Not Quick on Your Feet?
This does not mean you must charge headlong into every skirmish that comes your way. Maybe you don’t consider yourself fast enough on your feet to keep up with someone who’s quicker than you in an intense discussion. No problem. Don’t feel under pressure to immediately answer every question asked or every point made.
For tactical reasons you may want to adopt the posture of a neutral observer. Shift from argument mode to fact-finding mode.
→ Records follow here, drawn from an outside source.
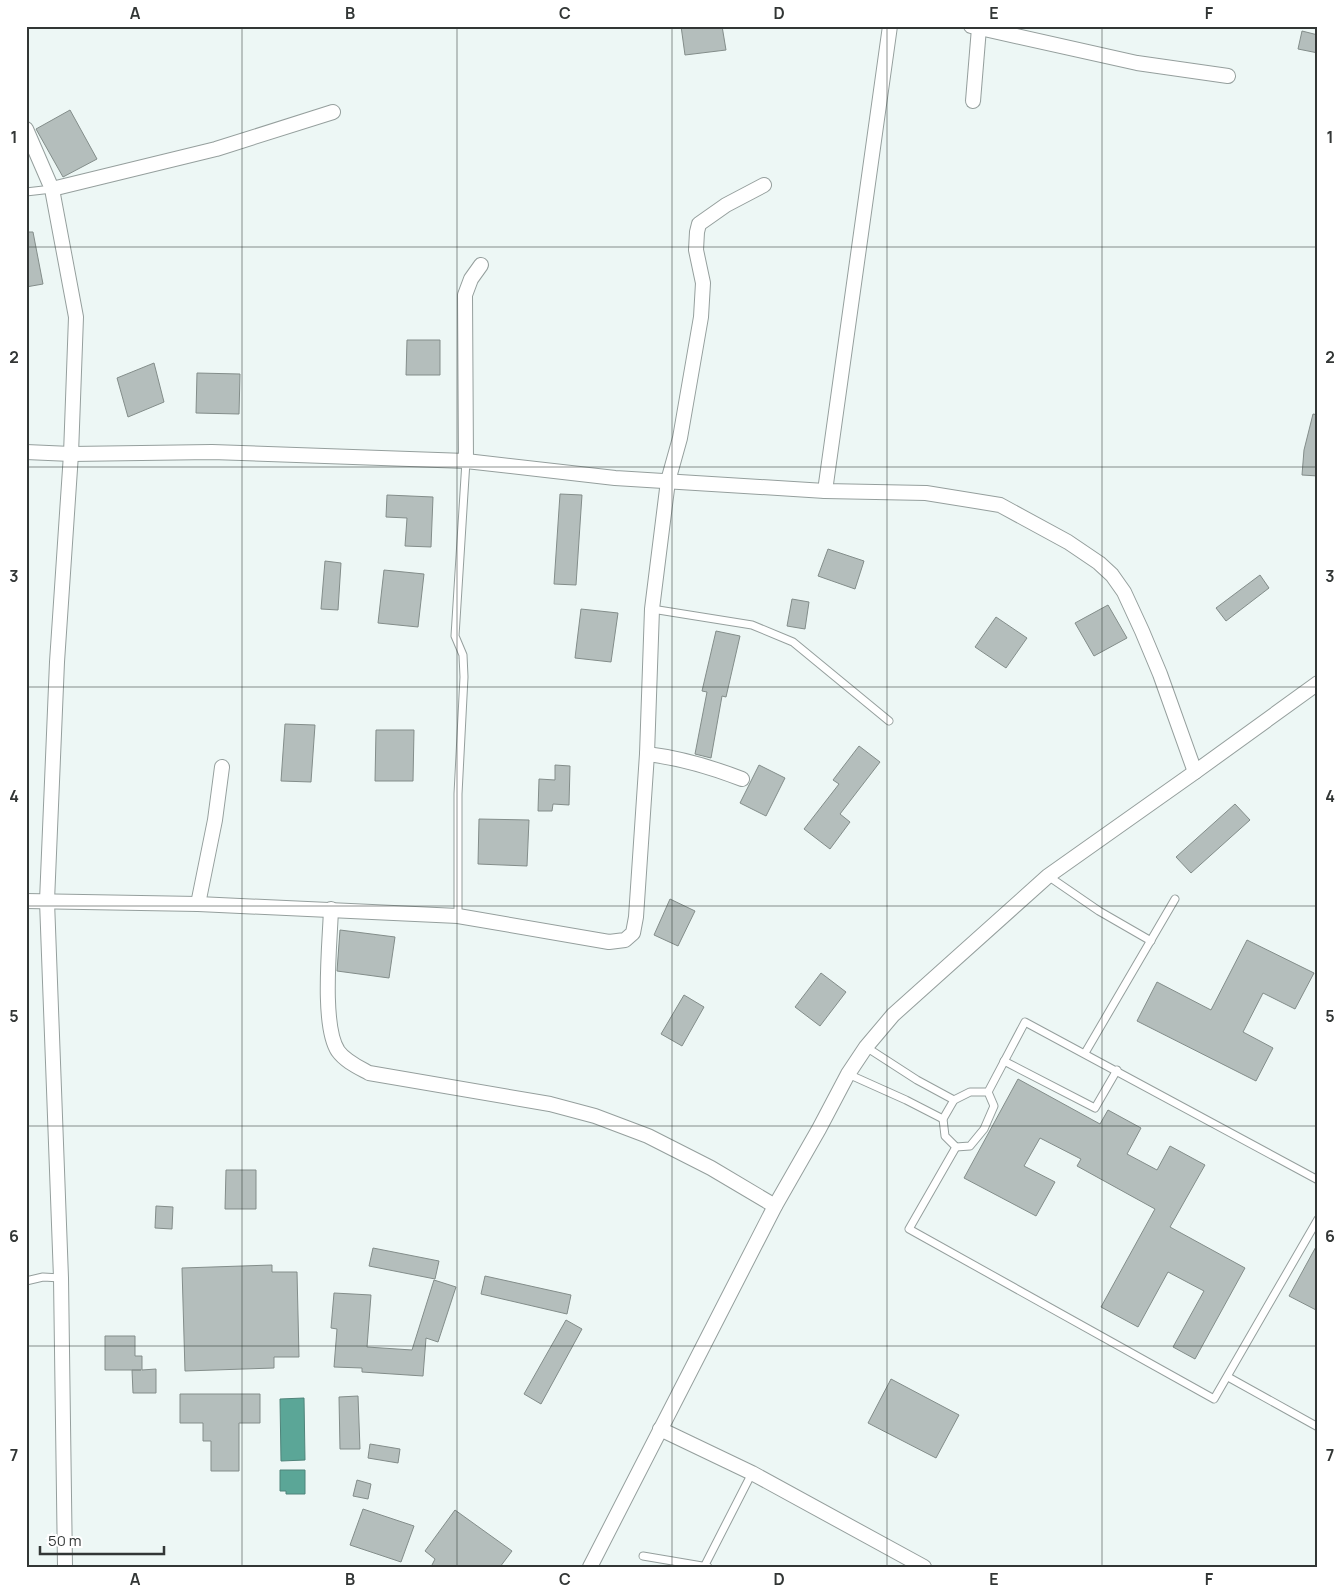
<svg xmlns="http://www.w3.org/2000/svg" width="1344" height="1593" viewBox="0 0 1344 1593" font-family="Manrope,sans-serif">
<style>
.water{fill:#5ba697;stroke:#4f847a}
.building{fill:#b4bebc;stroke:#838d8a}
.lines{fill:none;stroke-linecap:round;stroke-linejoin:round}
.service-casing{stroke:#959f9d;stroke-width:9}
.minor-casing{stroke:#959f9d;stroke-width:16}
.service{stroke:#fff;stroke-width:7}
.minor{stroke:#fff;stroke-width:14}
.grid{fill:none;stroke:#323635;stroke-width:1;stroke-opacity:0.55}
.neatline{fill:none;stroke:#323635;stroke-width:2}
.grid-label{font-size:16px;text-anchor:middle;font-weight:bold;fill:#323635}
</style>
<rect width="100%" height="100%" fill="#edf7f5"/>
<g class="water">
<path d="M304,1398l1,62 -24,1 -1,-62z"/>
<path d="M280,1470h25v24h-19v-3h-6z"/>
</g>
<g class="building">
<path d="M681,26h41l4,24 -41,5z"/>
<path d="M1302,31l16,4v18l-20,-4z"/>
<path d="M70,110l27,49 -34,18 -27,-48z"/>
<path d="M26,232h7l10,52 -17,3z"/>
<path d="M407,340h33v35h-34z"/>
<path d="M154,363l10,39 -36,15 -11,-39z"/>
<path d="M197,373l43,1 -1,40 -43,-1z"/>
<path d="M1313,414l5,1v61l-16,-1 2,-25z"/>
<path d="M560,494l22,1 -6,90 -22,-1z"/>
<path d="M387,495l46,2 -2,50 -26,-1 2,-28 -21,-1z"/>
<path d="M828,549l36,12 -9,28 -37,-13z"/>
<path d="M325,561l16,2 -3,47 -17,-1z"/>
<path d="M384,570l40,4 -6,53 -40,-4z"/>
<path d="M1260,575l9,13 -43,33 -10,-13z"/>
<path d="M792,599l17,3 -4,27 -18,-3z"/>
<path d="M1108,605l19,33 -33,18 -19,-33z"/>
<path d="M581,609l37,4 -7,49 -36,-4z"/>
<path d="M996,617l31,21 -21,30 -31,-21z"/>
<path d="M716,631l24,5 -14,61 -4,-1 -11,62 -16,-4 12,-62 -5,-1z"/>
<path d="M285,724l30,1 -4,57 -30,-1z"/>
<path d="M376,730h38l-1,51h-38z"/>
<path d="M859,746l21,16 -40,52 10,8 -20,27 -26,-20 35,-45 -6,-4z"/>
<path d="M555,765l15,1 -1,39 -16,-1 -1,7h-14l1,-32 16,1z"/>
<path d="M759,765l26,13 -19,38 -26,-13z"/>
<path d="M1235,804l15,16 -59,53 -15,-16z"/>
<path d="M479,819l50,1 -2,46 -49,-2z"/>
<path d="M670,899l25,12 -17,35 -24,-11z"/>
<path d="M340,930l55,7 -6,41 -52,-7z"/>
<path d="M1247,940l67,33 -19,36 -32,-16 -20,39 30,16 -17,33 -119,-60 20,-39 54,28z"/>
<path d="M821,973l25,19 -26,34 -25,-19z"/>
<path d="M684,995l20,12 -22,39 -21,-12z"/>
<path d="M1018,1079l82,45 8,-14 33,18 -14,26 30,16 13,-24 35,19 -35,62 75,41 -50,91 -22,-12 31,-56 -36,-19 -30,55 -37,-20 54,-98 -78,-43 4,-7 -41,-21 -16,28 31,16 -19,34 -72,-38z"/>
<path d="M226,1170h30v39h-31z"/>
<path d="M156,1206l17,1 -1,22 -17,-1z"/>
<path d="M1318,1243v68l-29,-15z"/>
<path d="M373,1248l66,13 -4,18 -66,-13z"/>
<path d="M272,1265v7h25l2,85h-25v11l-89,3 -3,-103z"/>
<path d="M485,1276l86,19 -4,19 -86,-20z"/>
<path d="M434,1280l22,7 -18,55 -12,-4 -3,38 -61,-4v-4l-28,-1 3,-38 -6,-1 3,-35 37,2 -4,52 45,3z"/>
<path d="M566,1320l16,9 -41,75 -17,-10z"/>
<path d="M105,1336h30v20h7v14l14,-1v24h-23l-1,-23h9h-36z"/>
<path d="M891,1379l68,36 -23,43 -68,-35z"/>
<path d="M180,1394h80v29h-21v48h-28v-30h-8v-18h-23z"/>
<path d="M358,1396l2,53h-20l-1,-52z"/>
<path d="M370,1444l30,5 -2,14 -30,-5z"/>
<path d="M357,1480l14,4 -3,15 -15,-3z"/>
<path d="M363,1509l51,17 -13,36 -51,-17z"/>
<path d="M455,1510l57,41 -12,16h-69l4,-8 -10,-8z"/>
</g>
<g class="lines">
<defs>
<g id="service">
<path d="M26,192l26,-3"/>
<path d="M652,609l100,16 41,17 96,79"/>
<path d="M1048,876l51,35 52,30"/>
<path d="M458,916v-122l6,-117 -1,-22 -8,-19 11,-175"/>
<path d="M866,1047l51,33 37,20"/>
<path d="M1085,1053l90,-154"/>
<path d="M1004,1061l91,47 22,-38"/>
<path d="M848,1074l58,26 37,19"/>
<path d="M988,1092h-18l-16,8 -11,19 2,17 11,11 14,-1 14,-17 10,-23 -6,-14 37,-70 293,158"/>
<path d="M956,1147l-47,82 305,170 104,-180"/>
<path d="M26,1281l17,-4 18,1"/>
<path d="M1228,1377l90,50"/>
<path d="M643,1556l65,11"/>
<path d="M704,1567l48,-94"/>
</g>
<g id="minor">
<path d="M971,26l166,37 91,13"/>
<path d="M973,101l6,-73"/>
<path d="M26,129l26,60 24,128 -5,137 -14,208 -10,239 14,377 4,289"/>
<path d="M52,189l164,-40 117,-37"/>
<path d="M26,452l45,2 141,-2 254,9 149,17 210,13 101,2 74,12 68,37 31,21 13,12 12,17 18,39 18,43 35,98"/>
<path d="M466,461l-1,-166 6,-16 10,-14"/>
<path d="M825,491l65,-465"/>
<path d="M647,754c33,4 64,13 95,25"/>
<path d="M26,901l172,3 260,12 151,26 16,-2 8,-7 3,-16 11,-163 5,-145 16,-128 12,-43 21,-121 2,-34 -7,-33 1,-18 2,-8 27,-19 38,-20"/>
<path d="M198,904l17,-84 7,-53"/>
<path d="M331,909c-1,33 -10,116 7,142 7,10 20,16 31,22l181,31 45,12 53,20 63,32 64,38"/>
<path d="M660,1429l92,44 172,94"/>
<path d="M590,1567l185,-361 44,-77 29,-55 18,-27 27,-32 155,-139 147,-104 123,-89"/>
</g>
</defs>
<use href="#service" class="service-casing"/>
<use href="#minor" class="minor-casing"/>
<use href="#service" class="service"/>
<use href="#minor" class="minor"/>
</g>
<path class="grid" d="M242,26v1541M457,26v1541M672,26v1541M887,26v1541M1102,26v1541M26,247h1292M26,467h1292M26,687h1292M26,906h1292M26,1126h1292M26,1346h1292"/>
<rect width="1344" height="1593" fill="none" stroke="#ffffff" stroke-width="55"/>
<path d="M40 1546v8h124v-8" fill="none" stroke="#323635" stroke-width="2.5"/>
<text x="48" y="1546" font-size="15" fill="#323635" stroke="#ffffff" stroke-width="4" paint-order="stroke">50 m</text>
<rect x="28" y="28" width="1288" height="1538" class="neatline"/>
<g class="grid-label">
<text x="135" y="19">A</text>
<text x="350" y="19">B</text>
<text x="565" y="19">C</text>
<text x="779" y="19">D</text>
<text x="994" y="19">E</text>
<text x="1209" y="19">F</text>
<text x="14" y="143">1</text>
<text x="1330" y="143">1</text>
<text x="14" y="363">2</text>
<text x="1330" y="363">2</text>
<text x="14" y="582">3</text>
<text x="1330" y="582">3</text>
<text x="14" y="802">4</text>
<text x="1330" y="802">4</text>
<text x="14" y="1022">5</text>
<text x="1330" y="1022">5</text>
<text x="14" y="1242">6</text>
<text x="1330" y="1242">6</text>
<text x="14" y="1461">7</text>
<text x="1330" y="1461">7</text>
<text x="135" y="1585">A</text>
<text x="350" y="1585">B</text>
<text x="565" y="1585">C</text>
<text x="779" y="1585">D</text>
<text x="994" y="1585">E</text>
<text x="1209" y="1585">F</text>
</g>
</svg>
Try this. Say something like, “Interesting point. I’d like to hear more. Let me ask some questions about your view and your reasons for it so I understand it. Then let me think about it. We can talk more later.” This shows you take the other person’s view seriously and also buys you valuable time.
Ask probing questions (Columbo tactic), but don’t try to win your case just then. Take notes if you need to. Make sure you understand the challenge or the objection clearly. Then do some work on your own—maybe even enlisting others in the process—and come back prepared.
If your discussion was just part of a chance meeting, you may not be able to revisit the topic with the same person, but you’ll be prepared next time the issue comes up.
This is a wonderful way to completely take the pressure off you. It’s not a retreat, just a different type of engagement. It greatly reduces your anxiety level, strengthens your own confidence, and prepares you to be more effective next time around.
Courage Under Fire
My debate with the learned professor went remarkably smoothly. I wasn’t blind-sided or buffaloed. Instead, I learned through experience what I had expected was true, but wasn’t completely sure of. The other side was advanced with empty, self-refuting slogans and post-modern platitudes. My own argument was on solid ground.
This taught me a powerful lesson. Don’t retreat in the face of opposition. Too much is at stake. Be the kind of soldier that instills respect in others because of your courage under fire.
Make your case in the presence of hostile witnesses. Throw your gauntlet into the arena and see what the other side has to say. It’s one of the most effective ways to establish your case and help you cultivate sensible faith over time.